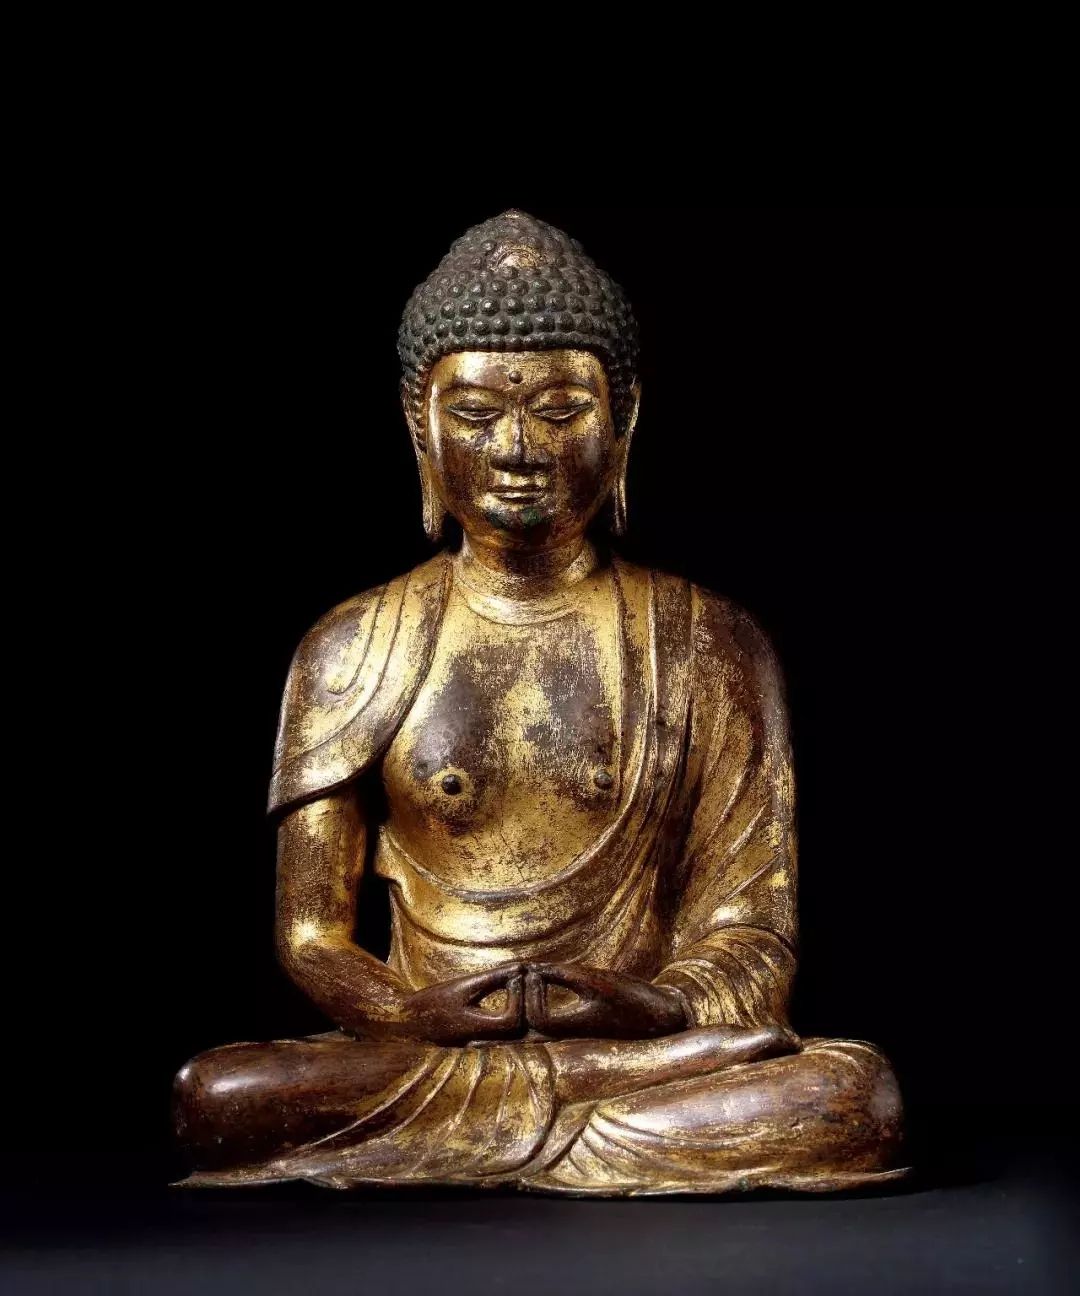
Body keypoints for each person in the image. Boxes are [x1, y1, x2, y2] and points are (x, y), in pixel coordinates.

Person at [173, 211, 904, 1194]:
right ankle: (571, 1127)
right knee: (218, 1096)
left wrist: (645, 1006)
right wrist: (409, 1014)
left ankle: (505, 1133)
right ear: (420, 424)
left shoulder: (712, 643)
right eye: (476, 414)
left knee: (848, 1094)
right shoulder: (349, 647)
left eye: (561, 409)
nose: (518, 448)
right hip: (437, 1053)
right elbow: (311, 935)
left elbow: (753, 933)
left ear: (624, 420)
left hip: (639, 1044)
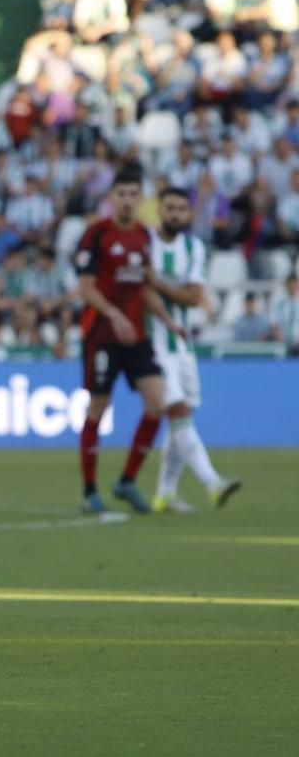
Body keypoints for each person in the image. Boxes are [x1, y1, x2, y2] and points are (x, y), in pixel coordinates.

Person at [73, 169, 186, 515]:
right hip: (102, 336)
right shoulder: (96, 234)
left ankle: (126, 481)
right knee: (98, 409)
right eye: (120, 193)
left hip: (136, 336)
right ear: (112, 198)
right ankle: (90, 490)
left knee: (158, 401)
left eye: (132, 194)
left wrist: (168, 321)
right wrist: (114, 314)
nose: (126, 200)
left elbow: (144, 287)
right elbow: (86, 287)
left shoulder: (143, 236)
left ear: (140, 199)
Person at [148, 189, 242, 514]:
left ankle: (165, 493)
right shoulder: (147, 243)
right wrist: (155, 287)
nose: (175, 214)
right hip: (152, 344)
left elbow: (193, 297)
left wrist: (155, 283)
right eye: (169, 207)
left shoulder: (194, 248)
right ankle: (212, 483)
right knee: (178, 412)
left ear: (188, 215)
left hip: (183, 345)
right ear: (159, 210)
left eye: (180, 209)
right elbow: (141, 290)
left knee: (181, 417)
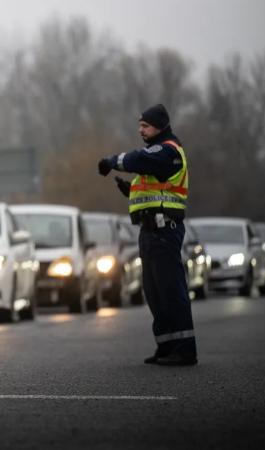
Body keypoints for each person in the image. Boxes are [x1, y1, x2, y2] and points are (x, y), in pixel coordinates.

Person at [97, 103, 198, 366]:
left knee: (171, 289)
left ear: (161, 126)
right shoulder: (158, 153)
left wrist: (112, 161)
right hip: (151, 231)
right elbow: (157, 190)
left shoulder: (168, 151)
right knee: (154, 291)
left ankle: (185, 349)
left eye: (146, 125)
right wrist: (131, 191)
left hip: (165, 230)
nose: (141, 130)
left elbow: (139, 159)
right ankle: (166, 345)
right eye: (140, 126)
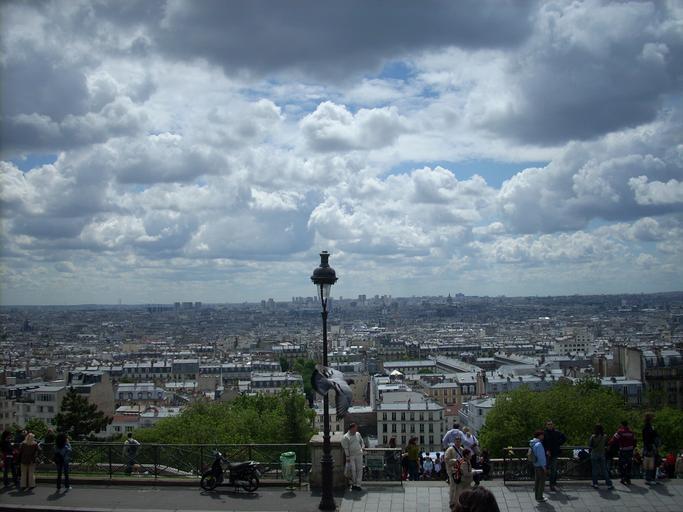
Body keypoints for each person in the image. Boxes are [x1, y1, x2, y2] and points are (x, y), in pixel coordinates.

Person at [542, 419, 567, 491]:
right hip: (546, 454)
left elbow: (564, 438)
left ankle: (552, 484)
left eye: (551, 424)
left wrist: (558, 444)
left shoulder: (557, 432)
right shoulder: (544, 433)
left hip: (554, 453)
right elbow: (542, 443)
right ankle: (542, 484)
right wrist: (546, 450)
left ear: (553, 425)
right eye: (548, 424)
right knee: (544, 470)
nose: (550, 425)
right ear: (546, 425)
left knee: (553, 470)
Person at [588, 423, 613, 489]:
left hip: (594, 454)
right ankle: (608, 483)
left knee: (594, 469)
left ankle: (595, 483)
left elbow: (590, 445)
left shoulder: (593, 436)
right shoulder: (605, 436)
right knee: (604, 469)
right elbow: (608, 444)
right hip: (602, 454)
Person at [341, 423, 365, 490]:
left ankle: (358, 484)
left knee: (359, 469)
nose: (356, 430)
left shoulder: (358, 434)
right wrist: (347, 457)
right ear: (351, 429)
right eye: (355, 428)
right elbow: (346, 448)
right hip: (351, 455)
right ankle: (354, 483)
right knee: (353, 470)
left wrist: (362, 447)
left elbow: (361, 441)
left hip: (359, 454)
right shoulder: (346, 437)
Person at [611, 420, 635, 486]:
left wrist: (609, 444)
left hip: (623, 450)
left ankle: (623, 478)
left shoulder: (620, 432)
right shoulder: (631, 432)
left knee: (621, 464)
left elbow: (614, 439)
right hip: (630, 450)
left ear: (622, 425)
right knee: (629, 464)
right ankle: (628, 478)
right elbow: (634, 440)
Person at [530, 430, 548, 503]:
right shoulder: (539, 444)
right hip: (540, 466)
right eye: (542, 435)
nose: (543, 436)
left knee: (537, 481)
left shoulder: (533, 443)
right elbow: (541, 457)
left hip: (535, 464)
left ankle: (537, 496)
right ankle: (540, 497)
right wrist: (544, 467)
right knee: (541, 482)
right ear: (539, 436)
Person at [642, 413, 660, 486]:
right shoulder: (648, 428)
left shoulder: (647, 427)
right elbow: (648, 438)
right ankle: (649, 479)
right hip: (650, 447)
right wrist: (650, 447)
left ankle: (649, 478)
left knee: (649, 463)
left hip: (648, 447)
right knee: (650, 463)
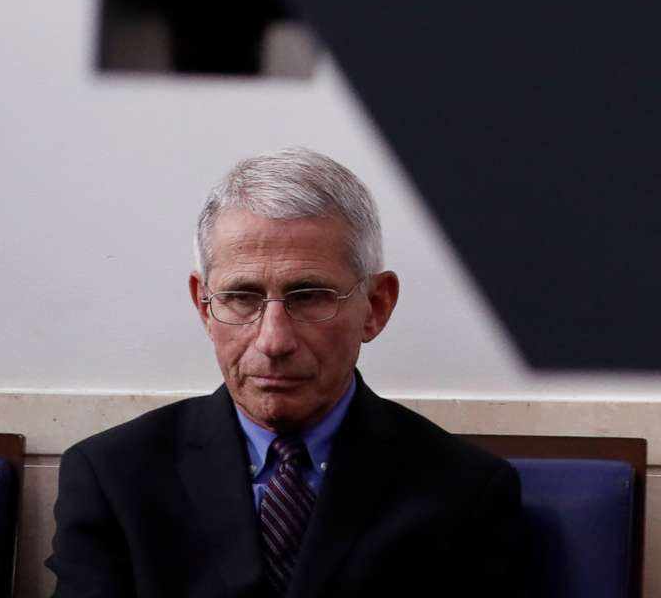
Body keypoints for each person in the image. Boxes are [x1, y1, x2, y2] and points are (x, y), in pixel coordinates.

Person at [46, 148, 523, 596]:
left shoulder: (465, 491)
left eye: (310, 296)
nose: (274, 341)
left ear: (375, 307)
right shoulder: (114, 476)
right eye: (242, 296)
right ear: (204, 306)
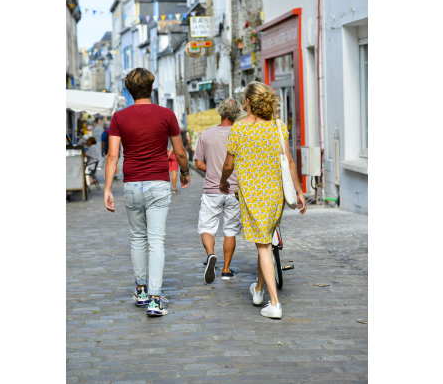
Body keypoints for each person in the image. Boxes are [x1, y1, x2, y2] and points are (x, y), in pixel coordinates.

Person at [104, 68, 190, 318]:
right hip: (159, 184)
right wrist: (184, 172)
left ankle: (141, 291)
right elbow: (180, 151)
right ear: (151, 88)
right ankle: (155, 298)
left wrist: (108, 189)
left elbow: (112, 156)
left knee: (137, 238)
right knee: (156, 240)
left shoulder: (119, 118)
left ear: (129, 91)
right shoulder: (167, 115)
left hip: (132, 185)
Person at [220, 82, 307, 319]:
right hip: (274, 196)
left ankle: (275, 304)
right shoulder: (277, 127)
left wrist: (223, 181)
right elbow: (289, 162)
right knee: (264, 241)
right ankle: (258, 290)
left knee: (264, 246)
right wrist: (299, 192)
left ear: (247, 102)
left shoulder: (239, 129)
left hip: (251, 195)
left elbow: (228, 164)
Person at [194, 98, 242, 284]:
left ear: (220, 112)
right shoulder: (241, 133)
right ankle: (226, 269)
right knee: (230, 230)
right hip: (235, 191)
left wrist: (213, 169)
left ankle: (211, 254)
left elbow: (198, 163)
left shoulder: (206, 135)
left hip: (212, 190)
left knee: (207, 227)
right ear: (237, 113)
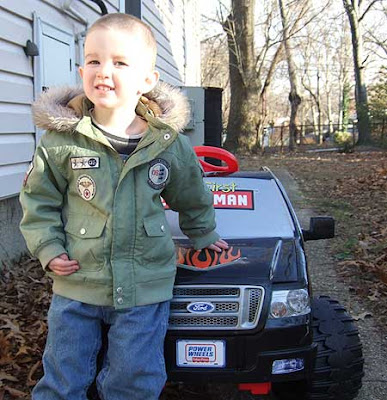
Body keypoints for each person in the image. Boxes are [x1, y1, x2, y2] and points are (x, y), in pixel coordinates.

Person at [19, 13, 227, 400]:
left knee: (133, 379)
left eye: (119, 62)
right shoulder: (61, 143)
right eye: (94, 60)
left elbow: (192, 193)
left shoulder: (167, 143)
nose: (103, 71)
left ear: (147, 80)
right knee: (63, 377)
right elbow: (38, 202)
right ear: (81, 69)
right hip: (78, 282)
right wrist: (49, 249)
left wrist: (203, 233)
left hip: (144, 285)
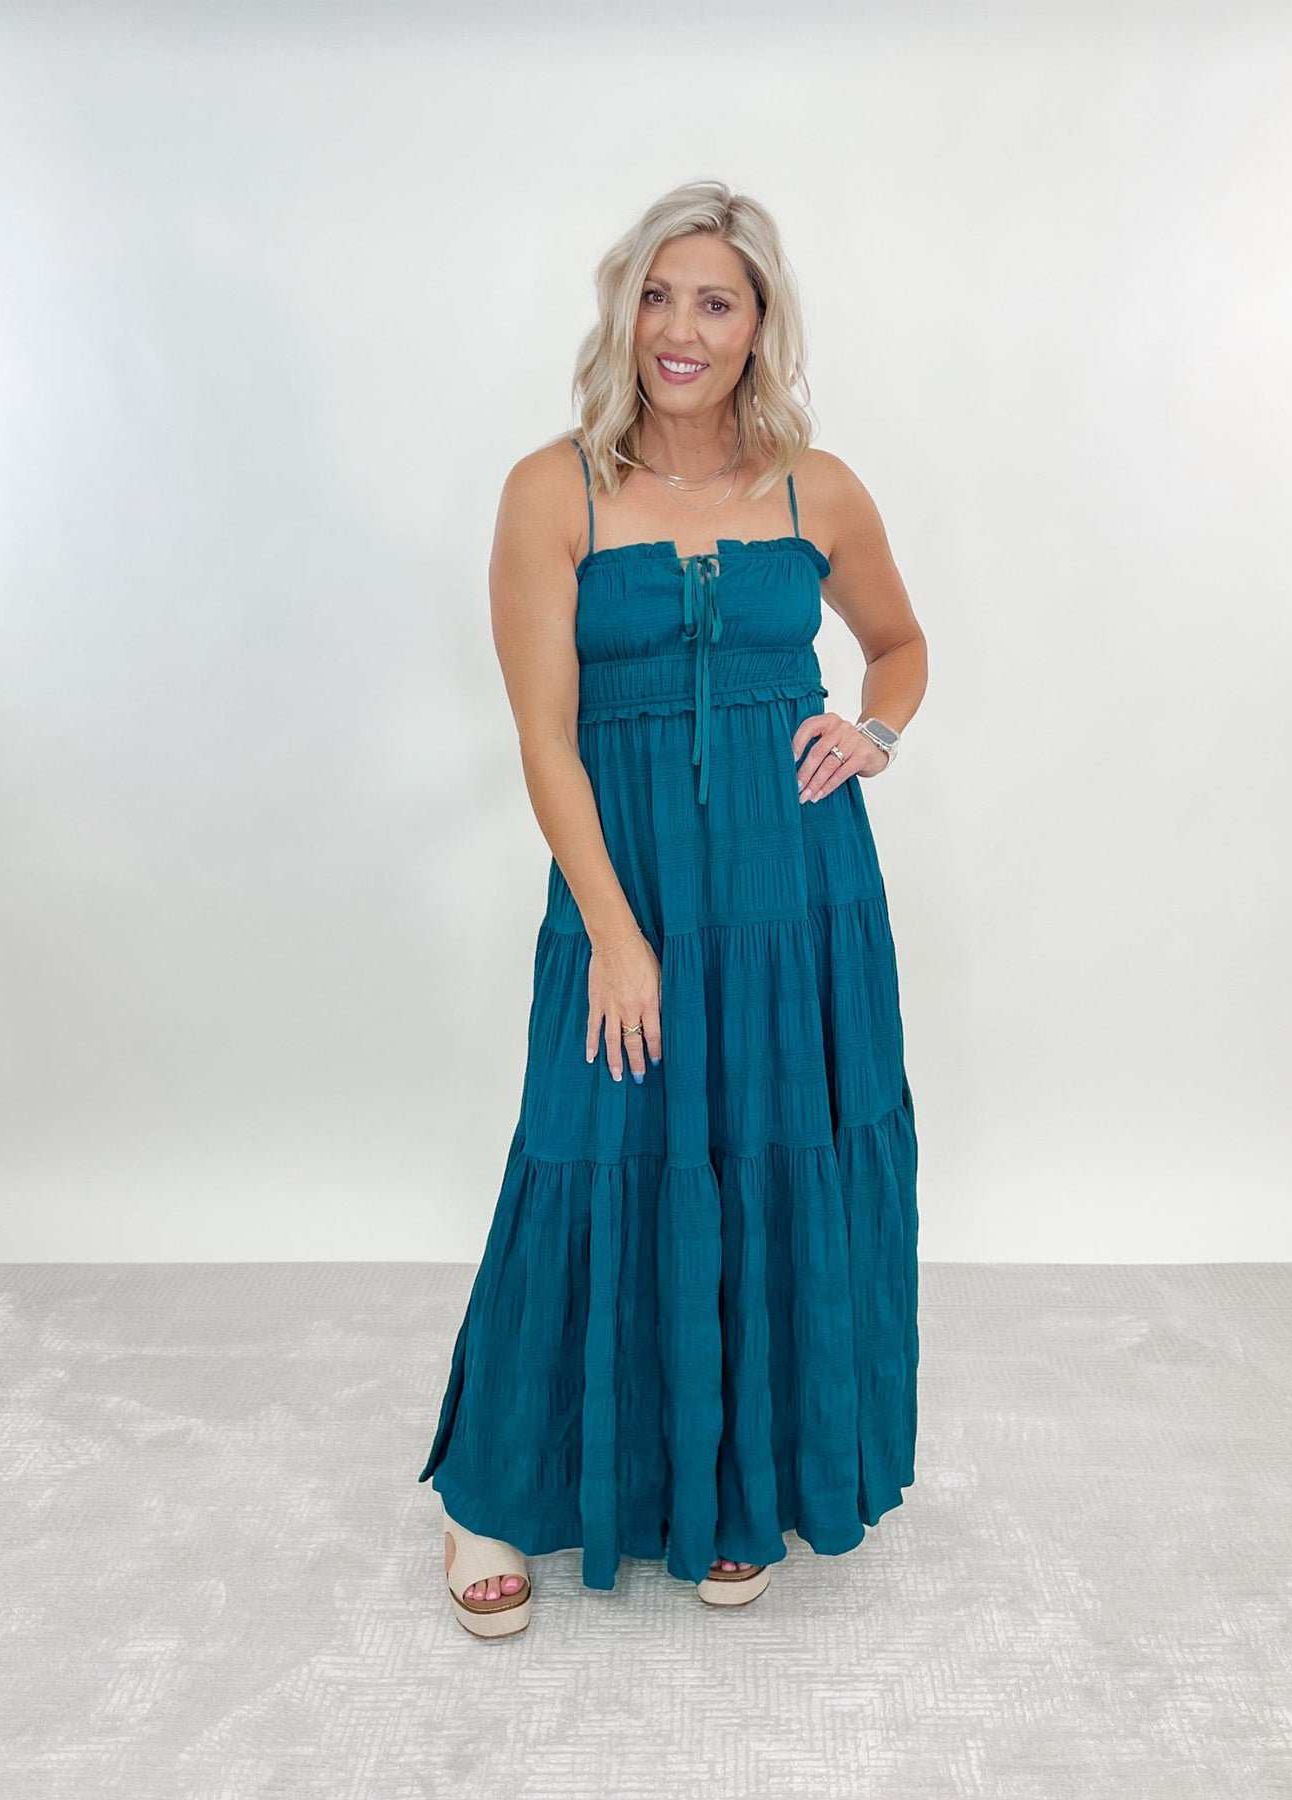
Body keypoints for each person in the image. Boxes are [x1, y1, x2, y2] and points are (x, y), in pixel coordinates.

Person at [418, 179, 926, 1639]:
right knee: (584, 1156)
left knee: (768, 1166)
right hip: (625, 893)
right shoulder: (552, 490)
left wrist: (874, 732)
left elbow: (898, 645)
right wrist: (614, 933)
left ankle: (731, 1486)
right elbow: (544, 738)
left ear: (760, 324)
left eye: (713, 300)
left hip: (799, 901)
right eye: (655, 296)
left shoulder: (819, 490)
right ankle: (491, 1495)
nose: (679, 329)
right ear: (621, 311)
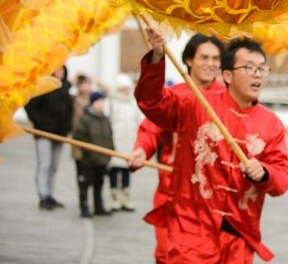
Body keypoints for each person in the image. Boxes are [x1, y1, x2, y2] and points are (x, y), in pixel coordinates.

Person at [135, 26, 288, 263]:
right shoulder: (195, 104)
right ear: (227, 75)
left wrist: (265, 173)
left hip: (239, 234)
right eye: (249, 68)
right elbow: (151, 103)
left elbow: (283, 176)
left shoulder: (271, 124)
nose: (258, 75)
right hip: (191, 228)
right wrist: (157, 55)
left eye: (262, 68)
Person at [129, 33, 226, 263]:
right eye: (204, 57)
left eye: (215, 59)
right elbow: (151, 128)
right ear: (189, 60)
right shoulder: (175, 96)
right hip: (173, 193)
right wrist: (142, 149)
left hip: (215, 199)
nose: (210, 64)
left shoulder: (229, 98)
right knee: (170, 255)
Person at [24, 66, 73, 210]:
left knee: (54, 166)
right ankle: (43, 195)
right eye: (58, 70)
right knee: (44, 165)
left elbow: (69, 111)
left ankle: (50, 194)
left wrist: (67, 128)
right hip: (44, 133)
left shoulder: (66, 88)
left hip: (60, 135)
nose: (60, 72)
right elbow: (30, 106)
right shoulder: (45, 86)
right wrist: (40, 123)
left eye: (62, 70)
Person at [73, 91, 115, 217]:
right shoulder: (85, 119)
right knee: (85, 184)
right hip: (89, 159)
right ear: (92, 103)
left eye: (102, 102)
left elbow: (109, 137)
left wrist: (110, 152)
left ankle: (98, 206)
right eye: (98, 102)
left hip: (102, 159)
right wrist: (89, 151)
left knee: (99, 184)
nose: (101, 104)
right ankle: (84, 207)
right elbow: (79, 137)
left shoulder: (105, 119)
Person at [107, 73, 142, 211]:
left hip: (130, 143)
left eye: (128, 88)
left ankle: (125, 197)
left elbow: (140, 122)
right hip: (115, 142)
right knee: (115, 169)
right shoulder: (111, 103)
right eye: (123, 89)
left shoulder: (133, 104)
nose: (126, 91)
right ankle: (115, 197)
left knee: (127, 170)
#####
Within the listing above, the stretch from the line with "left knee: (133, 379)" down to the line with "left knee: (768, 1166)" is to be given again exactly, end lines included and pictures excluded.

• **RESPONSE TO THE TASK**:
left knee: (133, 379)
left eye: (119, 62)
right shoulder: (61, 143)
right eye: (94, 60)
left elbow: (192, 193)
left shoulder: (167, 143)
nose: (103, 71)
left ear: (147, 80)
right knee: (63, 377)
right elbow: (38, 202)
right ear: (81, 69)
right hip: (78, 282)
right wrist: (49, 249)
left wrist: (203, 233)
left hip: (144, 285)
Body keypoints for each person in the image. Boxes are [x1, y1, x2, y2] and points are (x, y), in pixel coordinates.

Person at [418, 179, 926, 1639]:
right knee: (584, 1156)
left knee: (768, 1166)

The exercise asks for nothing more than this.